* **Texto del ejercicio**:
--

Entonces se desató
un fuerte vendaval, y las olas entraban en la barca, que se iba llenando de
agua. Jesús estaba en la popa, durmiendo sobre el cabezal.
La noche es
larga, y hace frío, mucho frío. Por momentos llueve, y no es posible ver casi
nada ni a babor ni a estribor, y ni siquiera visualizar la totalidad del navío.
Pero hay instantes en que los relámpagos brillan, y nos permiten ver el
conjunto, un conjunto inquietante.
La Barca se agita, oscila, se
inclina hacia un lado y hacia el otro. Las olas por momentos parecen cubrirla.
Algunos mástiles aparecen quebrados, y varias velas han quedado reducidas a
harapos.
En la cubierta, los
principales miembros de la tripulación discuten. Algunos parecen celebrar y
reír a carcajadas ante la posibilidad del hundimiento, otros les reprochan
duramente su impericia. Algunos callan, ni una sola palabra sale de sus labios.

--

* **Requisitos del ejercicio**: Transcribe sin cambios el pasaje del texto sobre la barca en la tormenta, todo lo que va desde "Entonces se desató" hasta "totalidad del navío.".

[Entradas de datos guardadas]
--

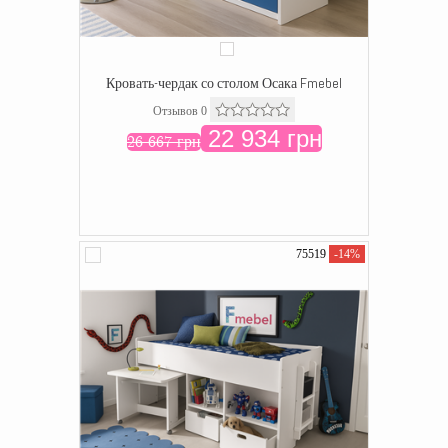
Кровать-чердак со столом Осака Fmebel
Отзывов 0
22 934 грн
26 667 грн
75519
-14%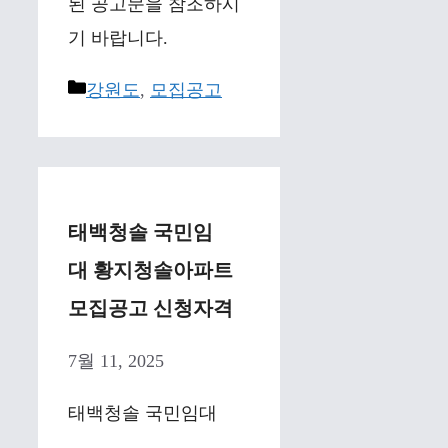
된 공고문을 참조하시
기 바랍니다.
Categories
강원도
,
모집공고
태백청솔 국민임
대 황지청솔아파트
모집공고 신청자격
7월 11, 2025
태백청솔 국민임대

--

* **Solución del ejercicio**:
Entonces se desató
un fuerte vendaval, y las olas entraban en la barca, que se iba llenando de
agua. Jesús estaba en la popa, durmiendo sobre el cabezal.
La noche es
larga, y hace frío, mucho frío. Por momentos llueve, y no es posible ver casi
nada ni a babor ni a estribor, y ni siquiera visualizar la totalidad del navío.